WHAT YOU WILL DO: Reproduce the material below only from the line with "79: (547, 461, 6.02)" to the line with "28: (101, 556, 3.56)", both included, keeping each line exact and dropping the pictures.

GIVEN DATA:
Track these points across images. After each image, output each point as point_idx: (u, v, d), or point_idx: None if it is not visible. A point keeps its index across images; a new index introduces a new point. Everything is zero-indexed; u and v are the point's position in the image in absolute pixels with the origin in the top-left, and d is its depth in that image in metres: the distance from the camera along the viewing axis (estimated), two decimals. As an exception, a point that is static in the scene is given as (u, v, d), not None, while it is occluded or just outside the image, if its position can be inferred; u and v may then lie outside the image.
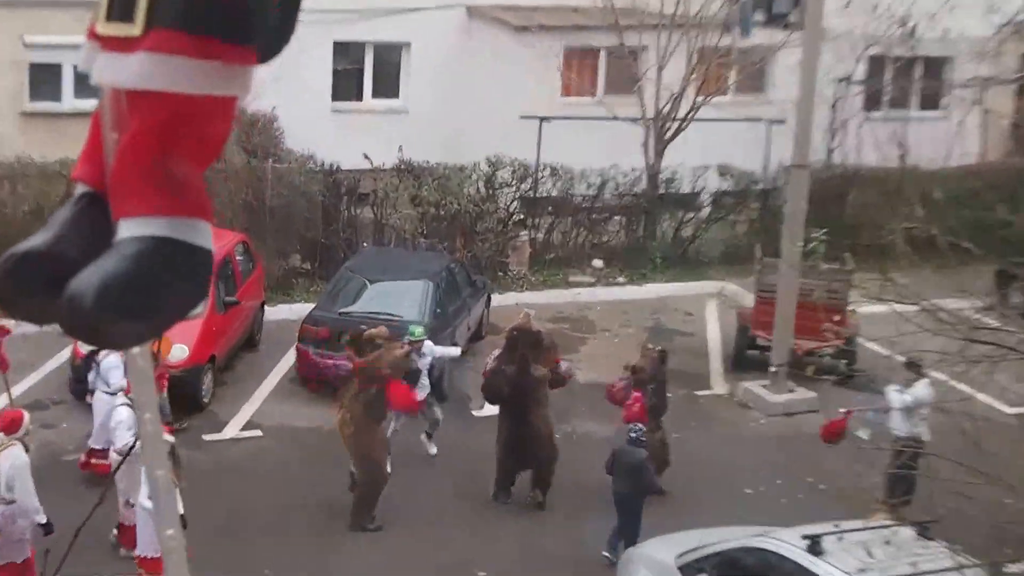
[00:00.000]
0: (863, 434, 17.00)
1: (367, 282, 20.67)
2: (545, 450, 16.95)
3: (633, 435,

==

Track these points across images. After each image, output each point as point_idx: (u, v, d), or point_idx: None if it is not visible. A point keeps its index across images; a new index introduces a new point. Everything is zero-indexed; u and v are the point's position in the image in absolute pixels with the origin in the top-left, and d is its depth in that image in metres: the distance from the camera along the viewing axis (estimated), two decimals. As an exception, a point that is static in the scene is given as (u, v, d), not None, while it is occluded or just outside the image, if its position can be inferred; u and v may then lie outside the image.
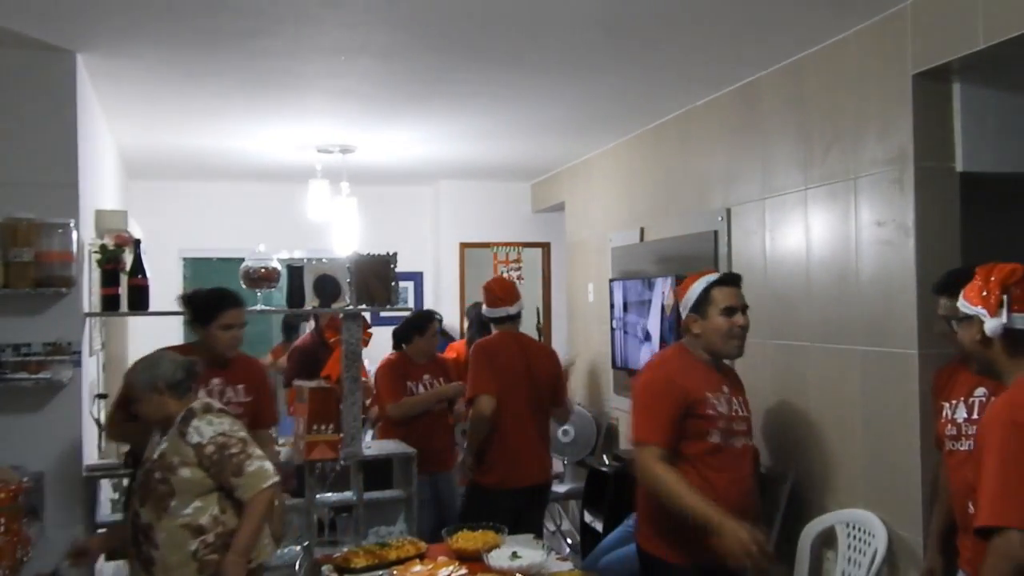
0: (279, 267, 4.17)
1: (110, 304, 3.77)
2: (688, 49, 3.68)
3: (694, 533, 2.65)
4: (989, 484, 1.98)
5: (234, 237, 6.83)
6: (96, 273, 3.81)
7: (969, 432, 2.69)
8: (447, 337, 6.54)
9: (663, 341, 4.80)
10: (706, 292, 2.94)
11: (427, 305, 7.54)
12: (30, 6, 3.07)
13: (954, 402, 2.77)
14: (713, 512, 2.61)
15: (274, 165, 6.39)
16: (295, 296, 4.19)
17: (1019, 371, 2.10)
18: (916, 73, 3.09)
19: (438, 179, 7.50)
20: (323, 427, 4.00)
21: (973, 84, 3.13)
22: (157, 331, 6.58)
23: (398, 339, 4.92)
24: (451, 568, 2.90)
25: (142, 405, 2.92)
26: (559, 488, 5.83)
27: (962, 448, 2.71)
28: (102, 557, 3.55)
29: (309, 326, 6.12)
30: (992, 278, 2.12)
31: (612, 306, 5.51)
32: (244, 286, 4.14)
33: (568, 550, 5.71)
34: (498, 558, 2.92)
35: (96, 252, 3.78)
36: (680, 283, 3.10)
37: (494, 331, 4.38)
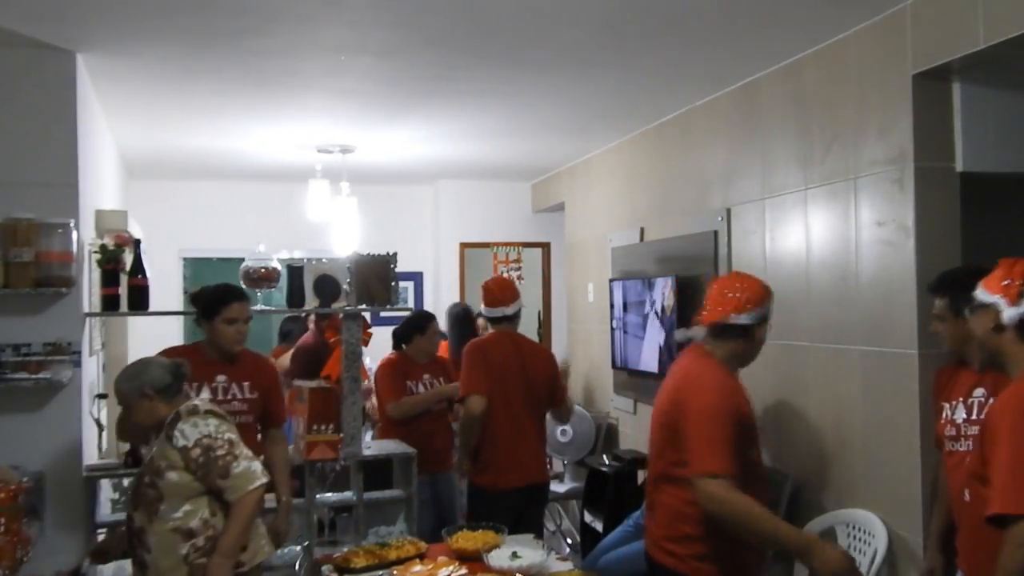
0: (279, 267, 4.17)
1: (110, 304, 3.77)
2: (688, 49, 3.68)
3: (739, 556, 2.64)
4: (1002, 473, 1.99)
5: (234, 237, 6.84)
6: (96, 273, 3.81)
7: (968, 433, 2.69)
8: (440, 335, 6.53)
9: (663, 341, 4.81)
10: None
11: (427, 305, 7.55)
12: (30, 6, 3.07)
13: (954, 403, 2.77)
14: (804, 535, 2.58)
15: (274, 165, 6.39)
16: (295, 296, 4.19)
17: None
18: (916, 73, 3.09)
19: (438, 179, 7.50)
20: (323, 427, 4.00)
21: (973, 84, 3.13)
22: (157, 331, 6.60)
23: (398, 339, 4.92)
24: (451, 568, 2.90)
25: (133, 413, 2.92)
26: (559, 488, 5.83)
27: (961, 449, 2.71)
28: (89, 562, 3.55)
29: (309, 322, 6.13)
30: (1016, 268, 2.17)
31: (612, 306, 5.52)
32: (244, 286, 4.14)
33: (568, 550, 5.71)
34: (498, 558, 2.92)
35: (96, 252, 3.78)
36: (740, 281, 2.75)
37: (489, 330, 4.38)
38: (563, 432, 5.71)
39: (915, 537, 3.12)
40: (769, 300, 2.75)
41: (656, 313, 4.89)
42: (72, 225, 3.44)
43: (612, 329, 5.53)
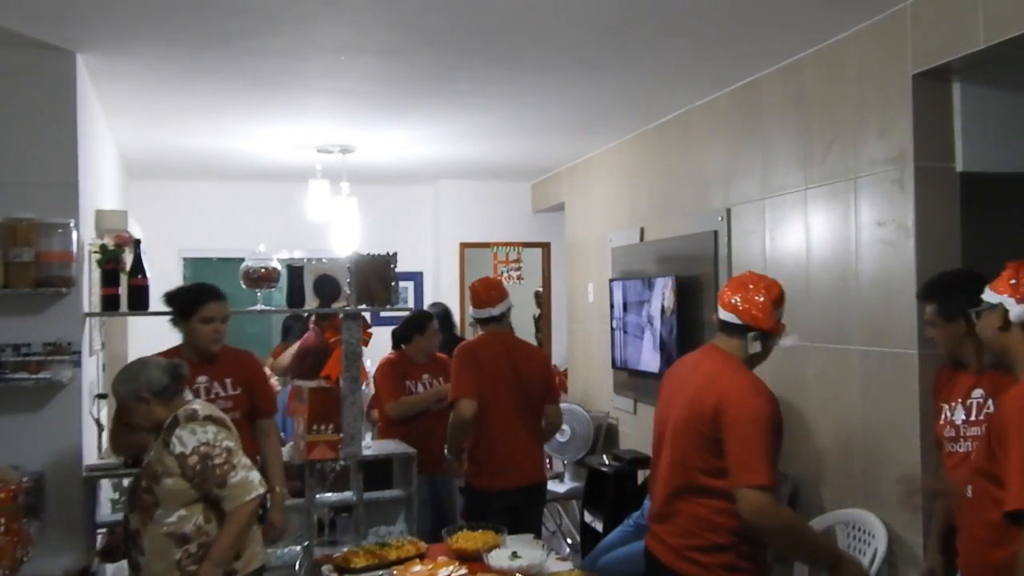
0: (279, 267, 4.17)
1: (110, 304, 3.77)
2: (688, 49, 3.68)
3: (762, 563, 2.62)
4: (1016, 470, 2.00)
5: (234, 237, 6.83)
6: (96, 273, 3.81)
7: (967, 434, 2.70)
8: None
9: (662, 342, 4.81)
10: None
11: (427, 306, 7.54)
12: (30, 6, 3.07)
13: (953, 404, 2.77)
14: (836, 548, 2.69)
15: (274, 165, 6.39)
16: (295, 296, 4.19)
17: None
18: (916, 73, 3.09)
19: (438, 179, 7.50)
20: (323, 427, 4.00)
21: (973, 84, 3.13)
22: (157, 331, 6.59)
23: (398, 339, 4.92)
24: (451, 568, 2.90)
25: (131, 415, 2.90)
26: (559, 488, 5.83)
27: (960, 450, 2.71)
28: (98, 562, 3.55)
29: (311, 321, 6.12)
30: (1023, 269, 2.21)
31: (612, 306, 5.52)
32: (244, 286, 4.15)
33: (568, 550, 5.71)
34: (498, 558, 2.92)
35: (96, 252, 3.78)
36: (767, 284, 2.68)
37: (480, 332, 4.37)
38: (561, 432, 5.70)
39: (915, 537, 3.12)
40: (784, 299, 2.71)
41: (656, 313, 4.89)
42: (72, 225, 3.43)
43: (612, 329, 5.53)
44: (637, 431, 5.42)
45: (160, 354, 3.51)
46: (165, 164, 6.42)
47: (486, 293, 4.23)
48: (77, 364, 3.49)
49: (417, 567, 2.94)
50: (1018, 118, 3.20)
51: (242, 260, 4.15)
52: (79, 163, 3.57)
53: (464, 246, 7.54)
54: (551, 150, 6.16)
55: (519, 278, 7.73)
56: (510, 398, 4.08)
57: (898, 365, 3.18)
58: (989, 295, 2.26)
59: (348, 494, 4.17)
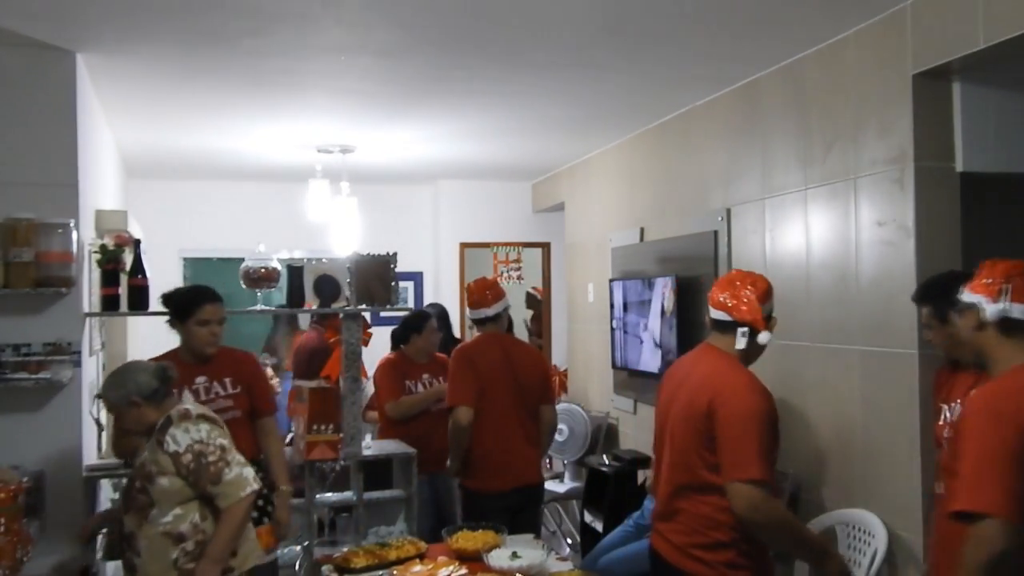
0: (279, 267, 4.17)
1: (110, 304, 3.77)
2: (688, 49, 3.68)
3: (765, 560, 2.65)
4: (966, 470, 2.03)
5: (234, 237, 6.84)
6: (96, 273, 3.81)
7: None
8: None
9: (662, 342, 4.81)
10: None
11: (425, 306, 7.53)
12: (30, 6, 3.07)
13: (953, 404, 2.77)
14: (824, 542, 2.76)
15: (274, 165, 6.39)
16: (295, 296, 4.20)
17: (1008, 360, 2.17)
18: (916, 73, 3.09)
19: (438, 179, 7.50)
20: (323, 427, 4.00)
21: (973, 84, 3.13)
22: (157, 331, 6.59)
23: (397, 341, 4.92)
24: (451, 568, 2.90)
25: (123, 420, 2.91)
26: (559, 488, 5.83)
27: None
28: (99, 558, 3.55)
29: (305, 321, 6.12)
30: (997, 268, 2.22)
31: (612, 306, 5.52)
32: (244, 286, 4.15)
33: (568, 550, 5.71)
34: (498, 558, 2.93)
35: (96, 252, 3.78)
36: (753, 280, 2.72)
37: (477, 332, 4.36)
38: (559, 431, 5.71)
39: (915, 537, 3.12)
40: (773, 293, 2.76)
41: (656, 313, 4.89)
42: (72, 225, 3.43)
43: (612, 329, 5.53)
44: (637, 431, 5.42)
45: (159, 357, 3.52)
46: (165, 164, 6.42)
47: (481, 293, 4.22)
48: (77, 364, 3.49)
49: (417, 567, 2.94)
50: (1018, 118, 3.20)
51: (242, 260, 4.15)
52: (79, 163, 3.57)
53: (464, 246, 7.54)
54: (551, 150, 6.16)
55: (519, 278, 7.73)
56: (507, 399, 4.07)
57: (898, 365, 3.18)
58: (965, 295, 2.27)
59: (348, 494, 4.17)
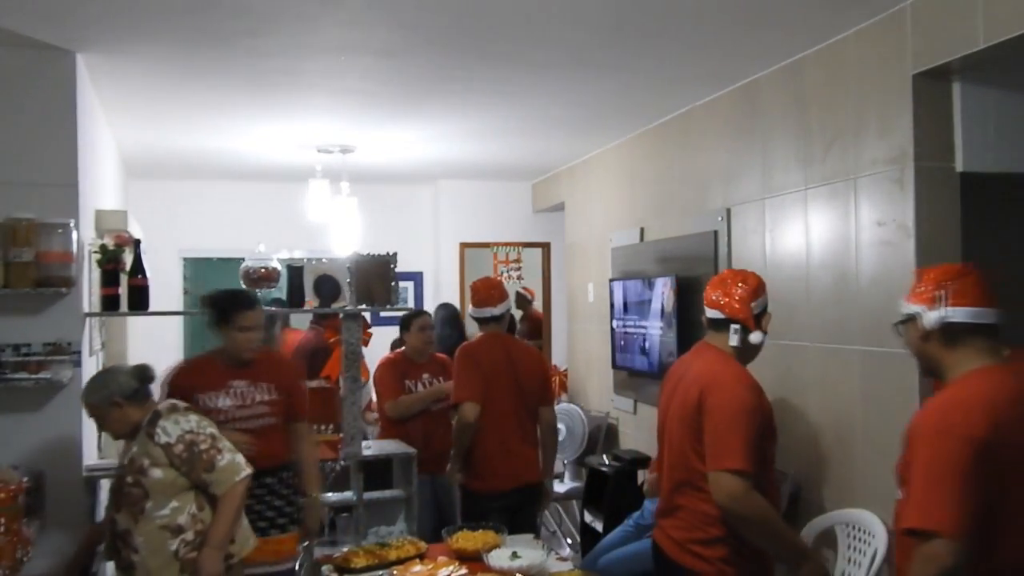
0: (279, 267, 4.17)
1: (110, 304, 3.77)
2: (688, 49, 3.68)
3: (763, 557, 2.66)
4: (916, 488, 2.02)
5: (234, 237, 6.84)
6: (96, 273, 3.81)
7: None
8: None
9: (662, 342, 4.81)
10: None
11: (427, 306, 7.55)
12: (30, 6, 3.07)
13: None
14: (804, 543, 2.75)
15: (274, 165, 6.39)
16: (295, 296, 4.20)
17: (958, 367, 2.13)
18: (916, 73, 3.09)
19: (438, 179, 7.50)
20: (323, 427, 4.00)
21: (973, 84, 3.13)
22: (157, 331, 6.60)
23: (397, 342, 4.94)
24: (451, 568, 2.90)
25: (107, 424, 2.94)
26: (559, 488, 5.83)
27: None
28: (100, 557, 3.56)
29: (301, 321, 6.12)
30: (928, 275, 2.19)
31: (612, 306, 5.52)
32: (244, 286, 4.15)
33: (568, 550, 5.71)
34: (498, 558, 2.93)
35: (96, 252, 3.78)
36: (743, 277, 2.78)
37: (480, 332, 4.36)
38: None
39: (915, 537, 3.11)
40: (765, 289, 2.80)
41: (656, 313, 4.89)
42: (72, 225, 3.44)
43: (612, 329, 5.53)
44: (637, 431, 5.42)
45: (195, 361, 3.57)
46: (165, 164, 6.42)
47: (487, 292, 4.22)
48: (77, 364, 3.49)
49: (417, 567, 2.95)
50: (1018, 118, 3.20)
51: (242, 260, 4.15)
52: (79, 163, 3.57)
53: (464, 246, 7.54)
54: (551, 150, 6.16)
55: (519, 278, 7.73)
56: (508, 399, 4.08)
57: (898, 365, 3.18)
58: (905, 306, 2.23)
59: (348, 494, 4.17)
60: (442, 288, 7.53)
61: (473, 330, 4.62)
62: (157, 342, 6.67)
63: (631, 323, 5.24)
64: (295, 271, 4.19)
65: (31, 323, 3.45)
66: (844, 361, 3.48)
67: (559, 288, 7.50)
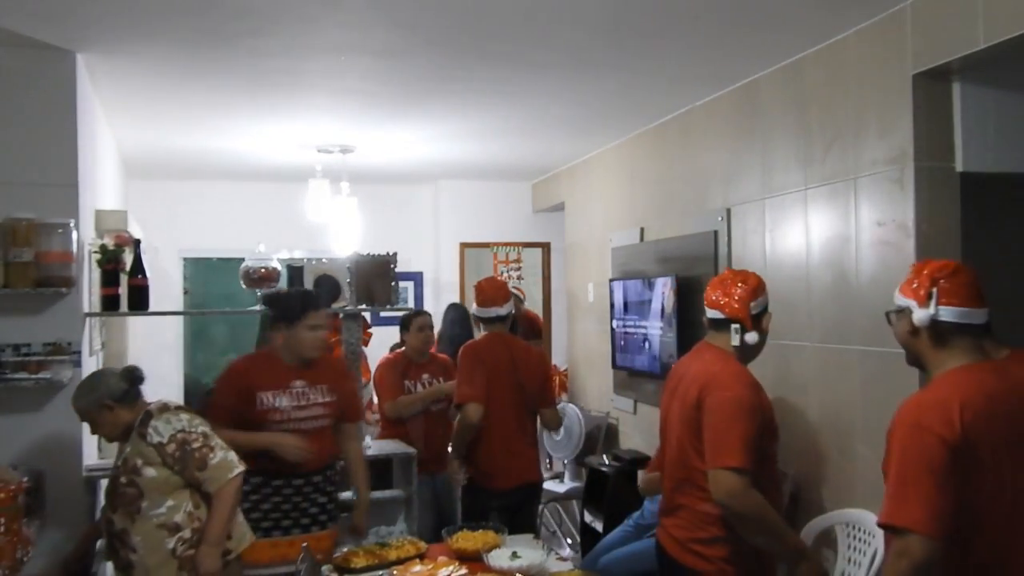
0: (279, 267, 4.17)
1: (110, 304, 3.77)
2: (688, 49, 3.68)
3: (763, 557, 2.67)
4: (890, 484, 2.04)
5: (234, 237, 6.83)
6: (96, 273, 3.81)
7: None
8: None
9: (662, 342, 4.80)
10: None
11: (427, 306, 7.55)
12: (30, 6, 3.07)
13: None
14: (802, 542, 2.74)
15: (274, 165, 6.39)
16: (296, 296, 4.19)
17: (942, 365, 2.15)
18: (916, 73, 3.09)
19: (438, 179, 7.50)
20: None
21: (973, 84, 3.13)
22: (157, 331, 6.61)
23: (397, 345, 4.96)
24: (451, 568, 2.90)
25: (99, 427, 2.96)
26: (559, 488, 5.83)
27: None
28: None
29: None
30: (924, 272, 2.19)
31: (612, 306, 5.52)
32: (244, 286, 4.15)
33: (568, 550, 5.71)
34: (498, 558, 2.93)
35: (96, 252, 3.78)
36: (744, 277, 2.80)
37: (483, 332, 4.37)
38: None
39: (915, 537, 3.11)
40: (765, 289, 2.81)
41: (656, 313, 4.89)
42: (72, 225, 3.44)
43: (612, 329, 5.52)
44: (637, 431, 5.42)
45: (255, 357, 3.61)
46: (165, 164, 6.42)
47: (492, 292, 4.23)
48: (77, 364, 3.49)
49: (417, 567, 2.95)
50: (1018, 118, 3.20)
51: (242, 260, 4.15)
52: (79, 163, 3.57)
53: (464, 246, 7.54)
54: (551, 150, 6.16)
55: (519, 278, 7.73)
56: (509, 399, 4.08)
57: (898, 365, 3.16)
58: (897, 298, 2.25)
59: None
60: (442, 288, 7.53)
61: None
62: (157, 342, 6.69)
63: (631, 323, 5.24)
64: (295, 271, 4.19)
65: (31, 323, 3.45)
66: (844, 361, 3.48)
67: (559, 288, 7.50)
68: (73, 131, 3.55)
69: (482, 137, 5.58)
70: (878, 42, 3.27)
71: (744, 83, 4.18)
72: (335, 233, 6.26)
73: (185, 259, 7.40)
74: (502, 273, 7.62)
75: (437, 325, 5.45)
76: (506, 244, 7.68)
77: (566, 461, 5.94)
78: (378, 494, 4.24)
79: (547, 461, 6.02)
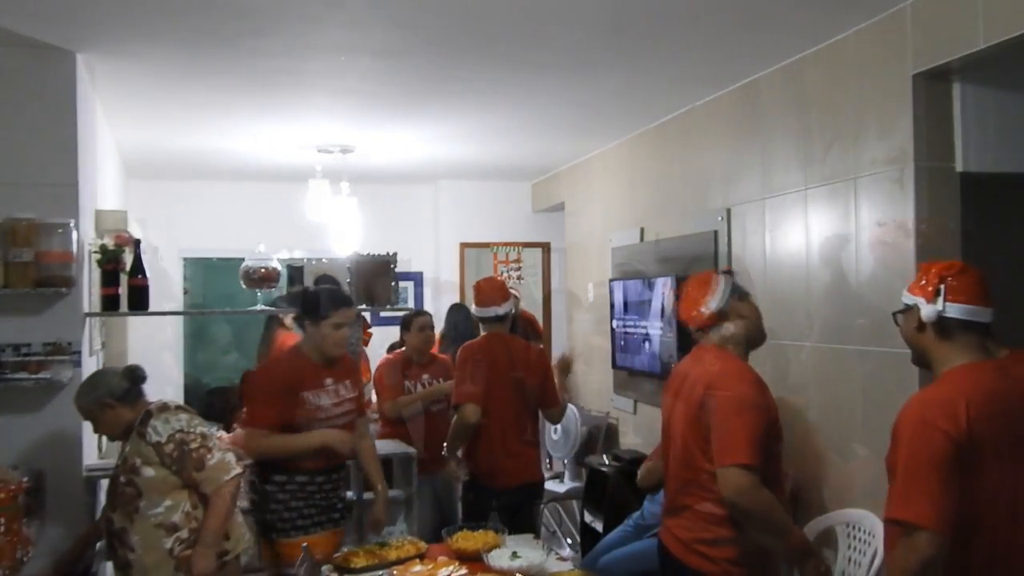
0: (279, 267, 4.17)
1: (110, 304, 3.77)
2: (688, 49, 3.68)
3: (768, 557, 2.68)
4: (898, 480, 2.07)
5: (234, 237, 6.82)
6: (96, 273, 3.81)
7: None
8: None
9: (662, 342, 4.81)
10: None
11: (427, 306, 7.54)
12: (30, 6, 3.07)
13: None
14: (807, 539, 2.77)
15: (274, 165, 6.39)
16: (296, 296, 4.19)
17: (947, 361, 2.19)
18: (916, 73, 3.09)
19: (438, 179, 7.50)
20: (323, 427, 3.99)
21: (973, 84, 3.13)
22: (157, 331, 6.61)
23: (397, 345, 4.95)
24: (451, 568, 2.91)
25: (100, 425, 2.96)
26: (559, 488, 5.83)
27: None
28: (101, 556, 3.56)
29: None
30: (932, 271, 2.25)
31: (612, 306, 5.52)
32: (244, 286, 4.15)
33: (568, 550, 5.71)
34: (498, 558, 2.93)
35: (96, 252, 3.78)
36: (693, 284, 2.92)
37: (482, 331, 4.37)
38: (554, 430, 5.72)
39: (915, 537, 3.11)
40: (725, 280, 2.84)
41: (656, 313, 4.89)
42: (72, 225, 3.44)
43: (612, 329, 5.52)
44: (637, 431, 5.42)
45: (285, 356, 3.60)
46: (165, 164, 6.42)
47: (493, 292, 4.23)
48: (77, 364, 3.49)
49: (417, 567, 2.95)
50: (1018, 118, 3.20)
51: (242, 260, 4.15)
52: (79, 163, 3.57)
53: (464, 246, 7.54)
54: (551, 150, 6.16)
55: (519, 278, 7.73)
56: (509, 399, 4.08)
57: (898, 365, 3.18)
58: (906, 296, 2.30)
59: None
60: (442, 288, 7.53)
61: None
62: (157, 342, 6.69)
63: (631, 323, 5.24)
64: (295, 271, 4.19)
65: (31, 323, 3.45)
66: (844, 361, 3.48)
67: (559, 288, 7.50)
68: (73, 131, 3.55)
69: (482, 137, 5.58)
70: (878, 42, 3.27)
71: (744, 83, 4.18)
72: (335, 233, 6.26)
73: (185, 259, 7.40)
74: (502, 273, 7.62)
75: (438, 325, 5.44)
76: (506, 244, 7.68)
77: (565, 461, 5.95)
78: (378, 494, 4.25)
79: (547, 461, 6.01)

SOLUTION:
79: (547, 461, 6.02)
0: (279, 267, 4.17)
1: (110, 304, 3.77)
2: (688, 49, 3.68)
3: (768, 557, 2.68)
4: (898, 480, 2.07)
5: (234, 237, 6.82)
6: (96, 273, 3.81)
7: None
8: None
9: (662, 342, 4.81)
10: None
11: (427, 306, 7.54)
12: (30, 6, 3.07)
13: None
14: (807, 539, 2.77)
15: (274, 165, 6.39)
16: (296, 296, 4.19)
17: (947, 361, 2.19)
18: (916, 73, 3.09)
19: (438, 179, 7.50)
20: (323, 427, 3.99)
21: (973, 84, 3.13)
22: (157, 331, 6.61)
23: (397, 345, 4.95)
24: (451, 568, 2.91)
25: (100, 425, 2.96)
26: (559, 488, 5.83)
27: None
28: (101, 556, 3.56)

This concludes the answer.